US Intelligence warns water scarcity likely to heighten tension between countries
- February 16, 2018
- Category: Environmental, North America
United States Intelligence says that water scarcity, compounded by gaps in cooperative management agreements for nearly half of the world’s international river basins, and new unilateral dam development are likely to heighten tension between countries.
The warning comes in the Worldwide Threat Assessment of the U.S. Intelligence Community 2018 published this week.
Introducing the Assessment, Daniel R. Coats, the Director of National Intelligence said the effects of air pollution, inadequate water and climate change on human health and livelihood would become more noticeable and that challenges from urbanization and migration would persist.
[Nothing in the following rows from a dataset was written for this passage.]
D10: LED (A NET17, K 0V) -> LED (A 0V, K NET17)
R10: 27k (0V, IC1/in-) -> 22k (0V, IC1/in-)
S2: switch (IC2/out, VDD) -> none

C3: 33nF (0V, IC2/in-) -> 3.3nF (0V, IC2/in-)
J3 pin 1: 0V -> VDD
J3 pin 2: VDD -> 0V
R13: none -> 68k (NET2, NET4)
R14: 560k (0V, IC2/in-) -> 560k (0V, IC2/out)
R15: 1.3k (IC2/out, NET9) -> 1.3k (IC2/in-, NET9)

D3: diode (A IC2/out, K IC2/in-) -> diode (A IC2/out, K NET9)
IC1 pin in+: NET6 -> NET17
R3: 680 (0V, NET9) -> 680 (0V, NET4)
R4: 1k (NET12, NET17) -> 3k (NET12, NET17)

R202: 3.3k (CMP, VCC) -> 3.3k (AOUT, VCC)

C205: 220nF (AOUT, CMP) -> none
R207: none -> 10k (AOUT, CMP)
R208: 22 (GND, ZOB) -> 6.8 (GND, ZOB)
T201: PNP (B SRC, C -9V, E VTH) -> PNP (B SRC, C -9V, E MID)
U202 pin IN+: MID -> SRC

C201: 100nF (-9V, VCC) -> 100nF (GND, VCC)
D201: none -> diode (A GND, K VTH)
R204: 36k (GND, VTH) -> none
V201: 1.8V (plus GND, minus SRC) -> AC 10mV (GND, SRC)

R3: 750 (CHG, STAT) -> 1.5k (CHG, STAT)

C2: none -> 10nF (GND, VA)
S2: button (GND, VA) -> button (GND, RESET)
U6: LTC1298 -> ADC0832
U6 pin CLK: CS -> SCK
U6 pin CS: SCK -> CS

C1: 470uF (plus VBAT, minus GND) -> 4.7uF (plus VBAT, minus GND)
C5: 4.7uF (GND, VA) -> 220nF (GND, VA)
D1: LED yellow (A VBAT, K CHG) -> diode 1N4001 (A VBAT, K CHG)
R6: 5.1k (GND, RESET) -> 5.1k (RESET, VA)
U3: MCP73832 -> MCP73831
Commenting on the environment and climate change, the paper says that the impacts of the long-term trends toward a warming climate, more air pollution, biodiversity loss, and water scarcity are likely to fuel economic and social discontent—and possibly upheaval—through 2018.
“Extreme weather events in a warmer world have the potential for greater impacts and can compound with other drivers to raise the risk of humanitarian disasters, conflict, water and food shortages, population migration, labor shortfalls, price shocks, and power outages. Research has not identified indicators of tipping points in climate-linked earth systems, suggesting a possibility of abrupt climate change.”
It also warns that accelerating biodiversity and species loss—driven by pollution, warming, unsustainable fishing, and acidifying oceans—will jeopardize vital ecosystems that support critical human systems.